Darfur atrocities resurface across Nile as Sudan clashes intensify

Witnesses reported intense gunfire between Sudanese army and RSF in Khartoum, marking the eighth month of a brutal conflict plagued by widespread atrocities.

Artillery and rockets exchanged over the Nile River between the army in Omdurman and the Rapid Support Forces (RSF) in Khartoum North, intensifying the conflict, witnesses revealed.

Local activists and residents confirmed that shelling targeting civilian homes has surged in recent weeks, resulting in dozens of casualties and adding to the humanitarian crisis.

Since April, Sudan has been embroiled in brutal urban warfare between the army led by Abdel Fattah al-Burhan and the RSF commanded by Mohamed Hamdan Dagalo.

Staggering Human Cost

The Armed Conflict and Event Data Project estimates over 10,000 deaths, while the United Nations reports 6.3 million people forcibly displaced, highlighting the staggering human cost of the conflict.

Efforts by the United States and Saudi Arabia to broker negotiations have failed, with both sides refusing to cede territory and intensifying their grip on key strategic locations.

The RSF launched strategic attacks on military bases, including the Wadi Seidna airbase, destroying a C130 military transport plane and an ammunition depot, according to an RSF spokesman.

Unfolding Events in West Kordofan

In West Kordofan, army troops withdrew from a base in Muglad after an RSF attack on the oil-rich area, while the army responded with fighter jets bombing RSF clusters in Babanusa.

Recent reports indicate the RSF gaining control in Darfur, with the group claiming the capital of East Darfur, leaving El Fasher in North Darfur as the last state capital under army control.

In the first few days of November, tribal conflicts and ethnically motivated attacks targeting Masalit people in, areas recently captured by the RSF, West Darfur killed an estimated 800 people, according to the UN, whose presence in the war-ravaged region is limited.

Local rights monitors have placed the number of those killed at well over 1,000.

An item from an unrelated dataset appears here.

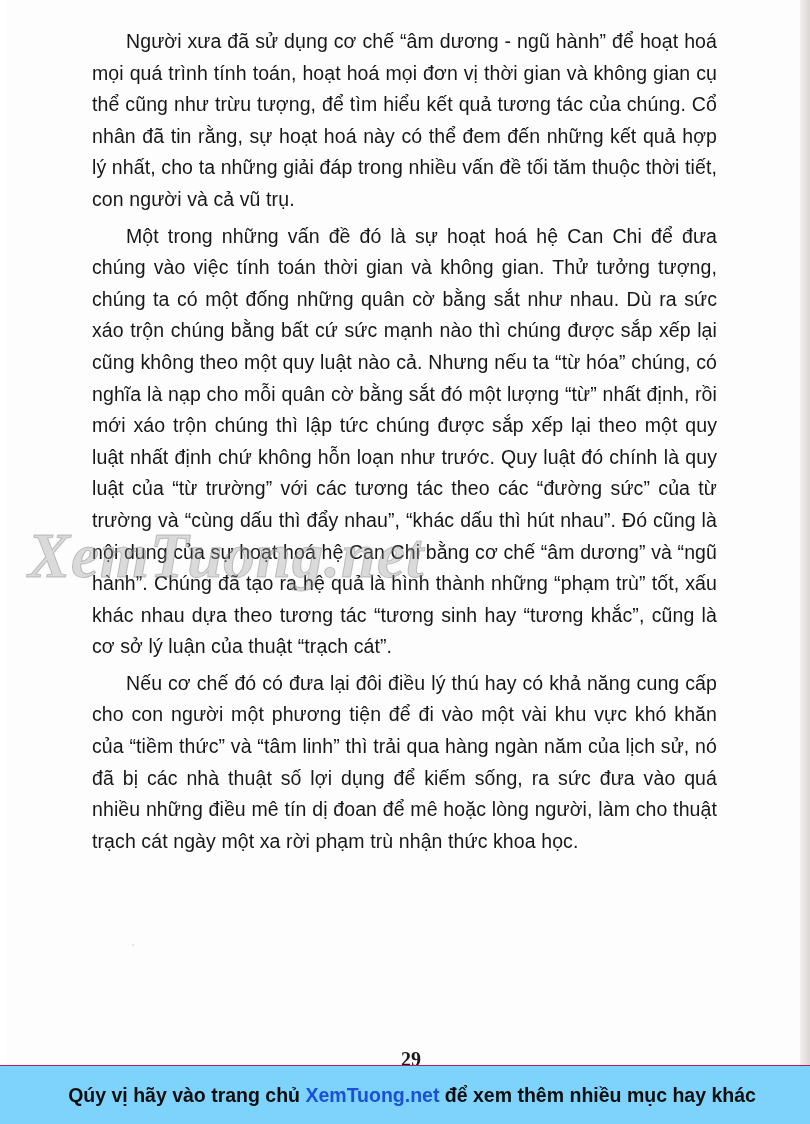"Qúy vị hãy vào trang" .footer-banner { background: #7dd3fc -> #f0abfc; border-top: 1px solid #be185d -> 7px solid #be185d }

Continuing intense clashes between the RSF and army have contributed to the no-mans-land reality of the region with the fact that both forces being busy fighting each other, creating a power vacuum in which ethnic and tribal rivalries have long reached past a boiling point.

With the pending closure of the UN mission in Sudan, replaced by a special envoy, concerns grow over reduced UN scrutiny. The international community is called upon to address the urgent need for protection in Darfur.